▶ [WHAT THE TASK REQUIRES]: Can you write the next part of the piece about three books that changed the writer in 2018, starting right after its last sentence?

▶ [EXTRACT PROVIDED]:
That's because there's a difference between masterful and meaningful. The following books are not necessarily masterpieces, but – like nourishment for someone who's malnourished – they were exactly what I needed at exactly the right time. That is: meaningful.

This year, I read 67 books (thank you, Boston Public Library!) Of them, three changed me in some small but concrete way. You may not need the same nourishment I did in 2018, but I still hope this list will be valuable to you in 2019.

To start, here's a book that literally changed the voice in my head:

ff

Fluent Forever by Gabriel Wyner (2014)

One time in Singapore, when I was 8 years old, I asked my Mandarin teacher if I could go to the restroom. I asked in English. She wouldn't let me go unless I asked in Mandarin. I didn't know how to ask in Mandarin. So, I chose what seemed to be the wisest action, and went right there on the floor.

Point is: I've had bad experiences with learning languages. “I just don't have the head for it,” I told myself. Language-learning was my psychological Mount Everest.

And this book was a ski lift. This book summarizes the best research in cognitive science, and applies them practically. It also introduced me to The Leitner Box, which got me to finally start and stick to a habit of practicing Spaced Repetition. (what's that? check out this explorable I made!) At first, I only used Spaced Repetition to learn French, but I now use it to remember Python, ukulele songs, and facts from various books and articles I read!

Thanks to this book, in two months I learnt more French than in my two years of Canadian high school. This might change my life in two ways: 1) I'm strongly considering moving back to Montréal, where French would be useful. And 2) by conquering my psychological Mount Everest, I've gained a lot of confidence in my ability to learn new skills.

And here's one skill I want to improve in 2019: social skills. Not the superficial, manipulative stuff, but actually deepening the emotional bonds with humans I care about. Which brings me to my second life-changing book in 2018...

tribe

Tribe by Sebastian Junger (2016)

I'm not in school. I work independently. 80% of my friends don't even live in the same state as me.

So, who is my tribe?

Tribe connects a dozen questions – why early American colonists ran away to join Native American communities (but almost never vice versa), why crime rates go down during natural disasters (contrary to false sensationalist reporting), why affluent societies have higher rates of depression & suicide (still going up in recent decades), and so on – into one, central theme:

We all need a tribe.

I still don't know who my tribe(s) are. But this book made me realize "tribalism" isn't just some primitive, destructive instinct – it's as necessary to a healthy mind & society as sleep & water. Since reading Tribe, I've put more effort into deepening my friendships: 2018 was the first year I've initiated a gathering of pals (rather than waiting for someone else to make the first move). It was also the year we did an in-person Explorable Explanations game jam, where many of us in the online community met face-to-face for the very first time.

▶ [MATERIAL SHOWN]:
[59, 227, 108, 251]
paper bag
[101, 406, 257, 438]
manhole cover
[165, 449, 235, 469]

▶ [RESPONSE TO THIS EXERCISE]:
I still feel like I'm missing some crucial friendship-deepening, tribe-fostering skills, but I'm very eager to learn them in 2019, and it's in part thanks to this book for lighting a fire under my lonely butt.

And, speaking of lonely butts...

diary

My Solo Exchange Diary by Nagata Kabi (2018)

This is the sequel to Nagata Kabi's hit graphic novel memoir, My Lesbian Experience With Loneliness, a story of her struggles with self-harm, social anxiety, family dysfunction, which all culminates in her – as one does – losing her virginity at the age of 28 in a lesbian brothel.

It was great, but its sequel hit me even deeper, because the sequel tells the story of a very specific problem I relate to: “dealing with the fallout of publishing a popular autobiographical thing about your sexuality and painful conflict with Asian parents.”

Very specific.

Diary, unlike Loneliness, was written in installments. Chapter 1 was published as a letter to her future self, Chapter 2 was written a few months later as a reply to that, Chapter 3 as a reply to that, and so on. This creates a bizarre feedback loop: in later entries Nagata Kabi responds to her fans' responses to earlier entries. She even dates a fan (in my experience: NEVER DO THIS) who consents to being written about in the Diary.

While Loneliness was purely depressing, this book was bittersweetly heartening. Because of this "diary" format, you get to watch the author grow as a person in real time.

There's two life lessons Nagata Kabi learns and shares, that stuck with me. First, "independence" doesn't mean relying on zero people, it's actually relying on many people. The more legs a chair has, the more stable it is, and the less pressure it puts on any one leg. This helped resolve my "conflict" of wanting to be free "but also" wanting a tribe. Turns out, true autonomy requires community, and vice versa.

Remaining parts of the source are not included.